Des projets pour pallier à l’insuffisance du service

Face aux difficultés, le gouvernement a brisé le monopole de la Sotra dans le transport lagunaire, autorisant des sociétés privées à faire circuler leurs bateaux. Deux opérateurs, la Société de transport lagunaire (STL) et la Compagnie ivoirienne de transports (Citrans), ont été sélectionnés pour la traversée. Pour le moment, les deux acteurs ne parviennent pas à transporter plus de 200 000 personnes par jour sur leurs bateaux, qui s’ajoutent aux quelque 40 000 passagers pris en charge par la Sotra.
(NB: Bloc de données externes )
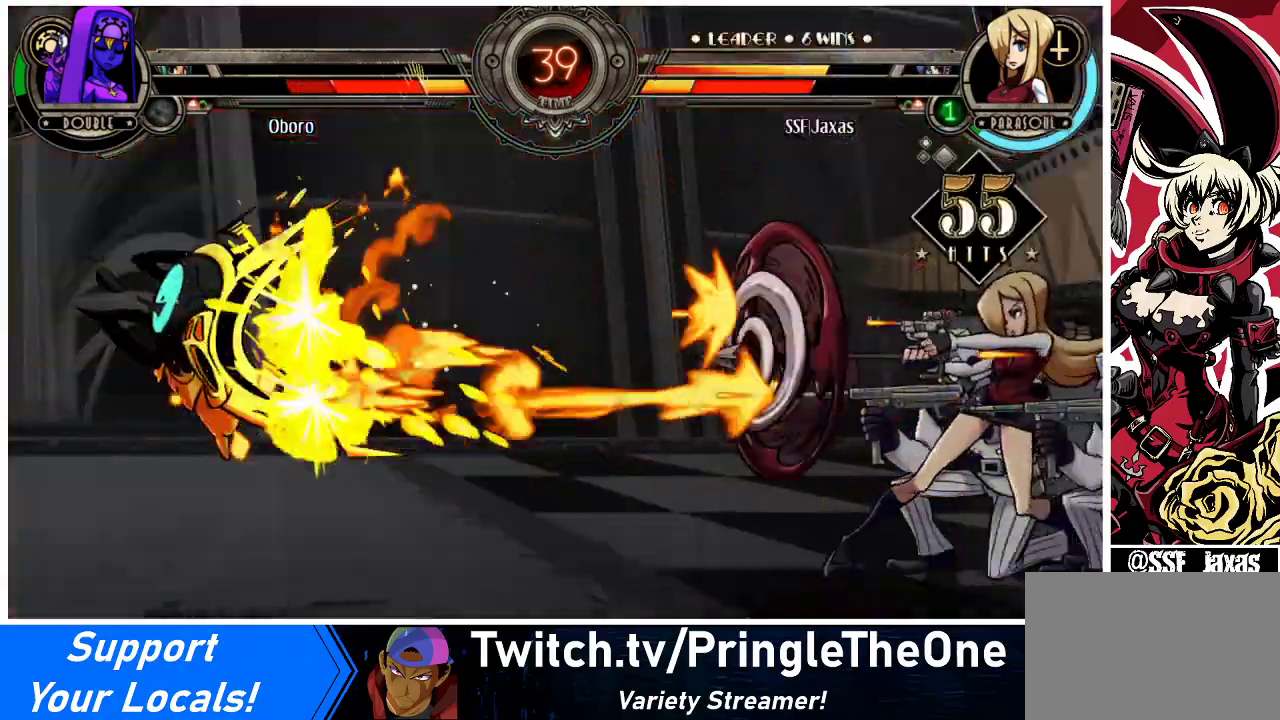
{"buttons": ["DPAD_LEFT"], "events": [[33, "DPAD_DOWN", "up"], [67, "SQUARE", "down"], [67, "TRIANGLE", "down"], [100, "DPAD_LEFT", "up"], [133, "SQUARE", "up"], [133, "TRIANGLE", "up"], [167, "DPAD_DOWN", "down"], [233, "DPAD_LEFT", "down"], [267, "DPAD_DOWN", "up"], [267, "SQUARE", "down"], [267, "TRIANGLE", "down"], [333, "DPAD_LEFT", "up"], [333, "SQUARE", "up"], [333, "TRIANGLE", "up"], [400, "DPAD_DOWN", "down"], [433, "DPAD_LEFT", "down"], [500, "DPAD_DOWN", "up"]]}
Bateau bus sur la lagune ébrié à Abidjan (Côte d'Ivoire). © Cyriac Gbogou/CC/Wikipédia

Bateau bus sur la lagune ébrié à Abidjan (Côte d'Ivoire). © Cyriac Gbogou/CC/Wikipédia

En attendant le métro, le gouvernement a également lancé un nouveau projet de mobilité dénommé Bus Rapid Transit (BRT) d’un coût global de 175,5 milliards de F CFA (268 millions d’euros). Cette voie spéciale pour autobus (qui seront ainsi séparés des autres véhicules), longue de plus de 20 km, reliera la commune populaire de Yopougon – plus de 1 million d’habitants au nord de la ville – à Bingerville-Ouest. Elle desservira au passage des communes à forte densité d’emplois comme celles du Plateau et de Cocody. Une piste cyclable est même prévue le long de la voie. Selon les autorités, grâce au BRT, le temps de déplacement entre Yopougon et Bingerville sera réduit de moitié. Il faudra quarante-cinq à cinquante minutes pour relier les deux cités.
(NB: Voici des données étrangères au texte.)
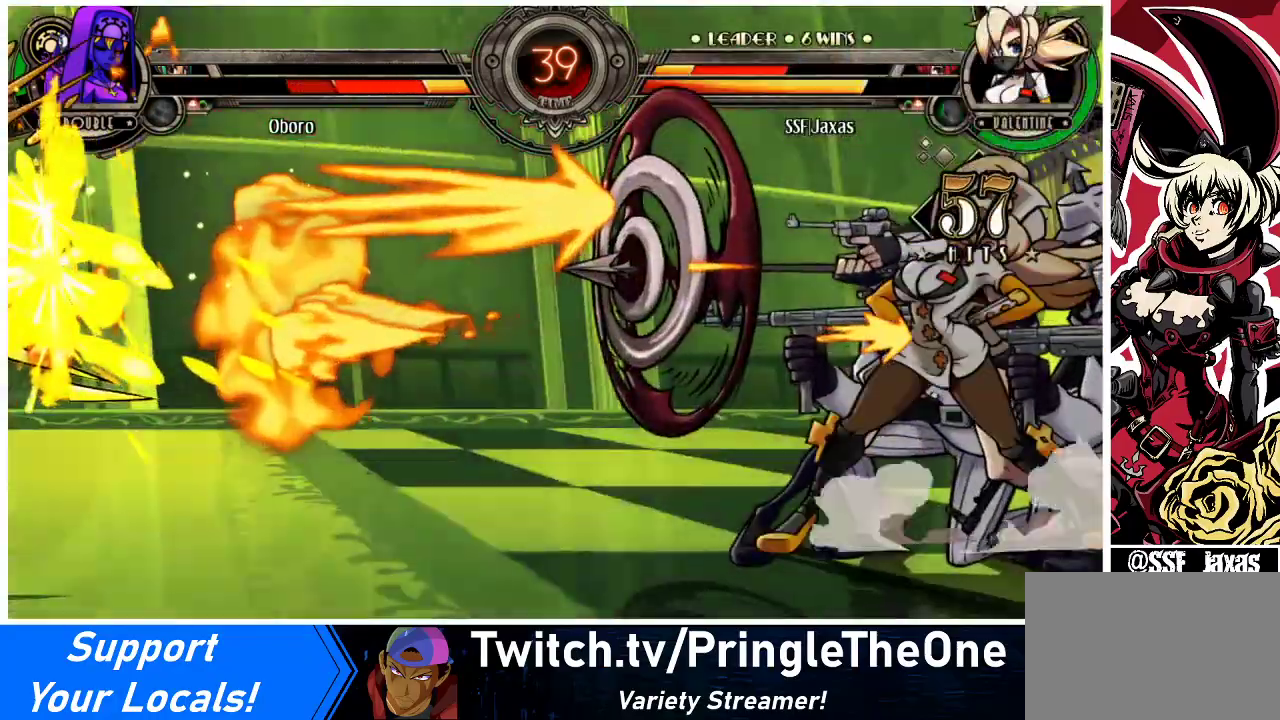
{"buttons": [], "events": [[67, "DPAD_LEFT", "up"]]}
Enfin, le gouvernement développe de grands chantiers d’infrastructures routières pour accompagner ces projets : plusieurs ponts routiers doivent permettre de fluidifier le trafic, et un périphérique de contournement est également en gestation. Une autorité organisatrice du transport vient d’être créée pour mieux coordonner les différents acteurs publics et privés. De quoi désengorger un peu la ville, même si les Abidjanais ont surtout hâte de pouvoir prendre le métro.
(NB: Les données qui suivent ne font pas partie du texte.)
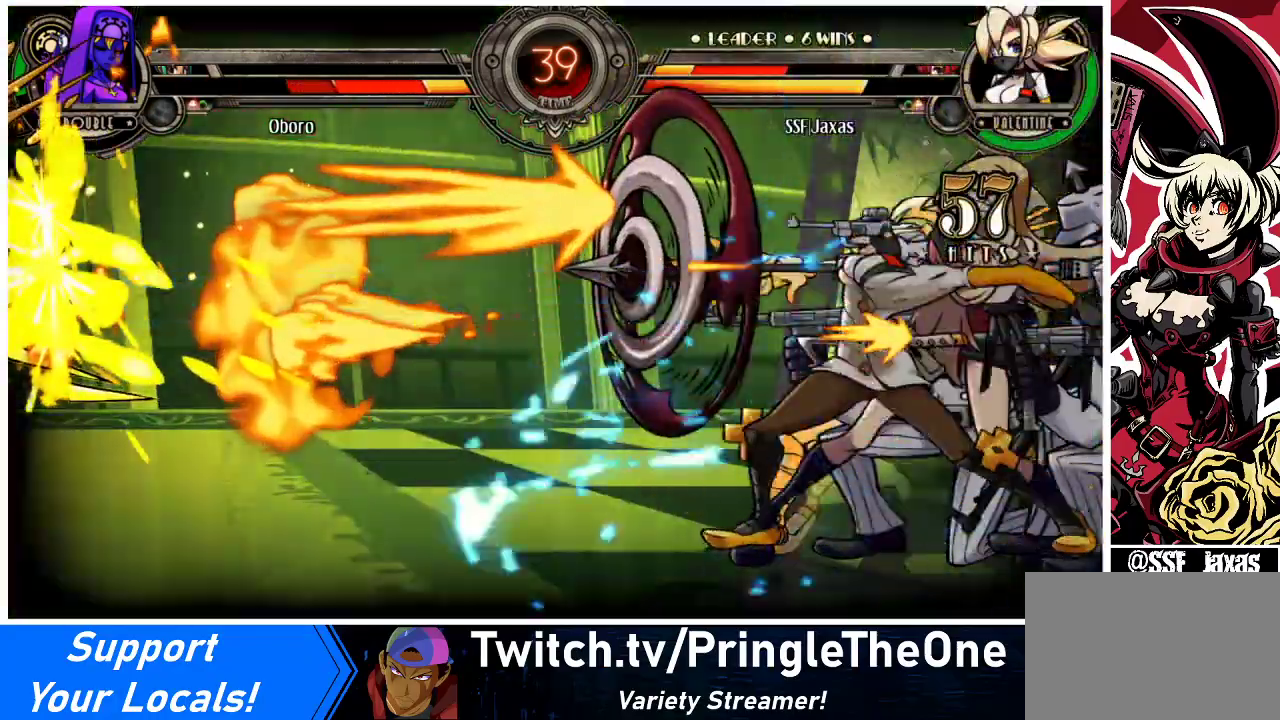
{"buttons": [], "events": []}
Le point de vue d’Amadou Koné, ministre des Transports

Le ministre ivoirien des Transports Amadou Koné. © DR/Wikimedia

Le ministre ivoirien des Transports Amadou Koné. © DR/Wikimedia

« Nous avons lancé le processus de réorganisation des transports à Abidjan. Cela passe par une planification intégrée de tous les chantiers, dont le plus emblématique est celui du métro aérien. Tous les projets de transports seront interconnectés, en vue de créer un système multimodal à Abidjan, comme cela se voit dans les autres grandes métropoles du monde. »

Chers transports

Une étude publiée par La Banque mondiale révèle que les ménages abidjanais dépensent annuellement 1 200 milliards de F CFA (1,8 milliard d’euros) pour se déplacer, soit 4 milliards de F CFA par jour. Un poste budgétaire qui constitue 30 % des dépenses des citadins.